I know smoking and cutting class and fighting aren't ideal behavior but they shouldn't be criminal offenses either. I worry about the impact on school district budgets all this security has. The Dallas Independent School District (DISD) recently approved $4.65 million in school security upgrades. DISD also has their own police force and asecurity budget over $17 million. The Fort Worth ISD budgeted $9.4 million or $112 per student for security in 2012/13. Even my suburban school district spends about $800,000 per year on security. That is a ton of money. Is it all really needed? Did DISD approve an additional $4.65 million upgrade in February because of the Sandy Hook incident a couple of months before? Are the upgrades necessary or a knee jerk reaction? 

I'm glad our educators and school board trustees are concerned about school safety and security. I'm not happy about the amount being spent. Every dollar spent on security is one less dollar spent on actual education. I also wonder if school boards spend money on things like security and new football stadiums because they haven't been able to fix the real problems in our schools. Chest thumping about a new security system distracts people from the facts that many students aren't prepared for life or college when they graduate from high school, if they graduate.

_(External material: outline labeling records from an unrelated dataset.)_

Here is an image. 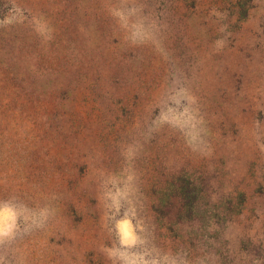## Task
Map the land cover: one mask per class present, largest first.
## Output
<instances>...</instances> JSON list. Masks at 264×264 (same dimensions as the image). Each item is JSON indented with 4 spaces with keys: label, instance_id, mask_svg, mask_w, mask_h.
Here are the masks:
<instances>
[{
    "label": "rangeland",
    "instance_id": "1",
    "mask_svg": "<svg viewBox=\"0 0 264 264\" xmlns=\"http://www.w3.org/2000/svg\"><path fill=\"white\" fill-rule=\"evenodd\" d=\"M0 264H264V0H0Z\"/></svg>",
    "mask_w": 264,
    "mask_h": 264
},
{
    "label": "clouds",
    "instance_id": "2",
    "mask_svg": "<svg viewBox=\"0 0 264 264\" xmlns=\"http://www.w3.org/2000/svg\"><path fill=\"white\" fill-rule=\"evenodd\" d=\"M117 229L121 234L122 244L131 245L135 243L132 222L130 219L124 218V219L117 221Z\"/></svg>",
    "mask_w": 264,
    "mask_h": 264
}]
</instances>
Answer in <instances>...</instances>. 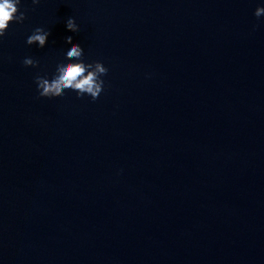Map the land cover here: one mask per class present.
<instances>
[{
  "label": "clouds",
  "instance_id": "clouds-1",
  "mask_svg": "<svg viewBox=\"0 0 264 264\" xmlns=\"http://www.w3.org/2000/svg\"><path fill=\"white\" fill-rule=\"evenodd\" d=\"M40 0H32L33 5L39 4ZM21 0H0V37H3L10 23H22L25 19V13L20 11ZM254 15L260 18L264 15V6H258ZM66 28L72 32H78L80 29L75 19L70 17L66 21ZM255 28V25H254ZM50 31L37 27L33 33L28 36L26 43L28 45L37 44L43 48L48 40ZM66 43L71 47L66 51V63H60L56 67L54 76L49 80L44 76L37 75L35 82L37 90L41 97H60L66 91L76 92L78 97L85 94L96 100L103 91L104 81L101 79L107 74L108 69L101 62L85 63L84 50L72 42V37H66ZM25 66L37 67L39 62L32 58H25Z\"/></svg>",
  "mask_w": 264,
  "mask_h": 264
}]
</instances>
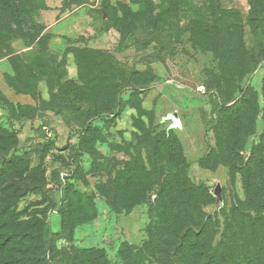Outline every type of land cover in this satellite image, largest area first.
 <instances>
[{
    "label": "rangeland",
    "instance_id": "1",
    "mask_svg": "<svg viewBox=\"0 0 264 264\" xmlns=\"http://www.w3.org/2000/svg\"><path fill=\"white\" fill-rule=\"evenodd\" d=\"M44 2L42 32L0 57V264H34L39 238L45 264L75 252L117 264L126 245L160 264L182 227L169 197L183 175L208 190L219 241L229 211L257 200L241 170L264 159V0ZM4 80L31 85L33 101L9 102ZM150 138L170 140L157 148L169 174L154 171Z\"/></svg>",
    "mask_w": 264,
    "mask_h": 264
},
{
    "label": "trees",
    "instance_id": "2",
    "mask_svg": "<svg viewBox=\"0 0 264 264\" xmlns=\"http://www.w3.org/2000/svg\"><path fill=\"white\" fill-rule=\"evenodd\" d=\"M77 1L81 2L82 0ZM33 2H35L34 6ZM40 9H45L44 0H0V52L4 49L0 57L9 54L10 43L13 39L22 38L25 32L27 33L26 36H30L31 33L42 32L40 26L34 23L35 20L33 19ZM32 36L30 38H34ZM37 46L42 45L37 44ZM34 62L33 59L30 62L27 61L25 68L27 71L39 73L36 72L35 66L31 65ZM17 73L19 76L21 75V72ZM10 87L20 94L32 93V86L23 82L12 81ZM0 131H2L1 127ZM165 142L161 139H149V143L154 149L153 155L156 157V160L154 159L156 161L153 167L155 168L154 171L161 172L164 169V172L169 174L170 169L163 163L164 154L160 149L157 151V148L163 144L162 147L167 151V154L170 153V140ZM261 155L262 153L256 150L247 167L241 170L246 178V182L244 181L245 188L248 192L253 189V195L257 196L256 205L250 209L240 210L235 207L231 209L225 216V224L219 241H215V237L219 234L217 223L213 222L215 218L208 217L203 213L209 197L208 190L193 185L186 175H183L176 182L178 190L174 192L172 197H169V200L181 206L182 227L174 231L171 240L174 246L170 247L169 254L167 253L170 256L160 264H264V159L261 158ZM2 170L4 169L1 168L0 171ZM254 176L257 177V181H254ZM135 181L133 177H129L125 186L135 184ZM252 184L255 186H251ZM161 185L168 187L175 184L172 179L167 178ZM189 206H191V211L187 210ZM208 221L211 227L210 241L207 251L204 252L200 245ZM64 222H67L66 219ZM14 227L16 226L14 225ZM150 238L151 240L154 239L153 233H151ZM36 240H33L34 242L30 247L35 252L34 264L48 263L44 258L49 250L48 244L43 239ZM13 246L15 255L24 256L25 252H28L26 245L20 244L22 249L19 247V243ZM172 253L173 257H171ZM81 256L77 252L74 255L64 254L63 260L60 262L63 264H97L98 261L100 262V260L97 262L84 261ZM146 256L157 259L163 254L154 251L147 253L143 248L138 249L126 245L120 250V261L117 264H146L148 261ZM174 258L176 260H173ZM24 260L27 261L24 262ZM21 262L28 264L29 260L24 258ZM21 262L16 257L12 259V264H21ZM102 264L110 263L104 261Z\"/></svg>",
    "mask_w": 264,
    "mask_h": 264
},
{
    "label": "crops",
    "instance_id": "3",
    "mask_svg": "<svg viewBox=\"0 0 264 264\" xmlns=\"http://www.w3.org/2000/svg\"><path fill=\"white\" fill-rule=\"evenodd\" d=\"M70 61V59H69ZM72 62H70L69 64L71 65ZM73 64V63H72ZM73 66V65H72ZM71 69V72L70 74H73L74 70L73 68H70ZM5 87V92H4V88L2 89L3 92L6 94V97H7V100L11 103H14V104H26V103H30L32 102L33 100L31 98H29L28 96L24 95V94H20L18 93L17 91H15L14 89L10 88L6 83H5V80L2 81Z\"/></svg>",
    "mask_w": 264,
    "mask_h": 264
}]
</instances>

The fact of the matter is that many more students will be killed or injured in school bus, automobile or athletic accidents than will ever be harmed by an intruder into the school. So our reaction is to install metal detectors in schools but not require seat belts on school buses. We put up a fence around the campus but we let the Jr. varsity kids use old worn out football helmets. We have metal doors with industrial strength locks but we don't build sidewalks or make safe intersections around schools. The schools in Moore, Oklahoma don't have storm cellars or safe rooms but they have security cameras. As usual we concentrate on the issue that's in the headlines, not necessarily the issue that needs attention.

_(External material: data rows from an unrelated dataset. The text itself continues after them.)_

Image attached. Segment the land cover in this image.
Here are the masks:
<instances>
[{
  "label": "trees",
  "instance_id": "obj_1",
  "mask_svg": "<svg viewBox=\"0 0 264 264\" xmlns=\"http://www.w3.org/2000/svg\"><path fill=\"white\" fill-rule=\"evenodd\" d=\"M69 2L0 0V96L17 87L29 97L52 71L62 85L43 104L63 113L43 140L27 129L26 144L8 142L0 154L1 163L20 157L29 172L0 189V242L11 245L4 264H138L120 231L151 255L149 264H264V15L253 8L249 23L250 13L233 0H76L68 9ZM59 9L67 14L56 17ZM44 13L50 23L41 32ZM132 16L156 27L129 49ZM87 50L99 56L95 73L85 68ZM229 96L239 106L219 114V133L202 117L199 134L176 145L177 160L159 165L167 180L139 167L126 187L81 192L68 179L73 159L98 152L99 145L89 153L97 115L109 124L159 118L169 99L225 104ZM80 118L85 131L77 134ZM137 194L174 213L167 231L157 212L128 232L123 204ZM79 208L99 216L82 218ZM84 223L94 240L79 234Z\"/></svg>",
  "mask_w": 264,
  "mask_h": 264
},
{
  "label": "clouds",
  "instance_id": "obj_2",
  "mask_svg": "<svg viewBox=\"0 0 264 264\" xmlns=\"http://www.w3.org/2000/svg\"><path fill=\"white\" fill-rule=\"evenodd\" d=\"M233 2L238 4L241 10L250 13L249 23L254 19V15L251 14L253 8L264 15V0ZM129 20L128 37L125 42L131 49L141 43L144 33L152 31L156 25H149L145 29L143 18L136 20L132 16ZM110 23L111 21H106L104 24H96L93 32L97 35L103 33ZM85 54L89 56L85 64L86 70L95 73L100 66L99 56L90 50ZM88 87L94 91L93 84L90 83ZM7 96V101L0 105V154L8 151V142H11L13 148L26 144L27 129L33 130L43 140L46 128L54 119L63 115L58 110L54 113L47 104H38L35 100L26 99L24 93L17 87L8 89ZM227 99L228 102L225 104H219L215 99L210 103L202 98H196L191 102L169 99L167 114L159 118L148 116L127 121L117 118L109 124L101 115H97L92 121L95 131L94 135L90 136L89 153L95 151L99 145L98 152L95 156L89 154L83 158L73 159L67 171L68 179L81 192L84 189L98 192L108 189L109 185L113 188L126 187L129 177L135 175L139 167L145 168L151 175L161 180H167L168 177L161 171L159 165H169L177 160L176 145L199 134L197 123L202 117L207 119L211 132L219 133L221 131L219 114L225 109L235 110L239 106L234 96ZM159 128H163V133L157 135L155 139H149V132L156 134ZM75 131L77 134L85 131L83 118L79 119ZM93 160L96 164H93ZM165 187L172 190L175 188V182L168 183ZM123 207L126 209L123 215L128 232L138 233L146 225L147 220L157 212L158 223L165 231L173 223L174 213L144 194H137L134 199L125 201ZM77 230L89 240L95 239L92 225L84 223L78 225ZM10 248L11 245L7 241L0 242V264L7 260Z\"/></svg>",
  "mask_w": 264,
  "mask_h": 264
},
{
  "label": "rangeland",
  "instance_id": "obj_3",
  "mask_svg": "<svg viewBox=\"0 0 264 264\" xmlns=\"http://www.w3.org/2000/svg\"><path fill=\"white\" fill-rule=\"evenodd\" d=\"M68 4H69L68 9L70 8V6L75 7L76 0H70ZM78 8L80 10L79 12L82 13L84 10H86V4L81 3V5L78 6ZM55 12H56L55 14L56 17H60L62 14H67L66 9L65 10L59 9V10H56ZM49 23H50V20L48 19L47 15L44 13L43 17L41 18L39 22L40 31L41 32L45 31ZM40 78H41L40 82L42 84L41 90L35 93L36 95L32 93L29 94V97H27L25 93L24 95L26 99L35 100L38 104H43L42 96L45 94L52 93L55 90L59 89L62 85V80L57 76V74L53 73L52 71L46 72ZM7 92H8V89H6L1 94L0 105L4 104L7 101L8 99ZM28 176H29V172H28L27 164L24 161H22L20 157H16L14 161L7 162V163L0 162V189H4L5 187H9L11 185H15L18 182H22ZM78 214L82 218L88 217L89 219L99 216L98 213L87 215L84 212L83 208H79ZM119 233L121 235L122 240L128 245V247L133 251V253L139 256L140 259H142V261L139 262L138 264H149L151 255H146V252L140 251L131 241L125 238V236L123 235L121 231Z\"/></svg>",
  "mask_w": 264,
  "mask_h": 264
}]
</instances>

It's good that strangers can't just wander into a school or that young students can't wander off campus. It's good that there are cameras to deter vandalism. The problem is that a camera or a metal detector or ID badge are not going to deter a crazed individual with an arsenal from storming a school or a dorm or a movie theater. I support increased background checks for gun buyers but that won't stop the one in a million lunatic from killing people at a crowded theater.

Don't say “we must protect our children at all costs” because that is simply not true. If it were true we would have safe sidewalks, safe intersections, school storm cellars, safer school buses. We make choices everyday where and how to spend our money. We make compromises.

We can and should be careful but we can never be completely safe. Bad stuff is going to happen and sometimes it will happen to innocent children and good people. I loathe the nanny state and overprotective, helicopter parents. Kids need some freedom. They need to be able to make a mistake or do foolish things and then suffer the consequences.

Remember, there is a finite amount of money for our schools. Should we buy another surveillance camera or another computer for the classroom? Do we need another security officer or another teacher? Do we need more metal detectors or more trombones for the band?

I'm thankful that none of my schools had surveillance cameras, RFID sensors, police officers or locked doors. If they had I would have been in trouble all the time.

I don't have the answers. I hope that our school security budgets are based on real need and not knee jerk, politically prudent and feel good reactions. I just want every possible dollar spent on real education.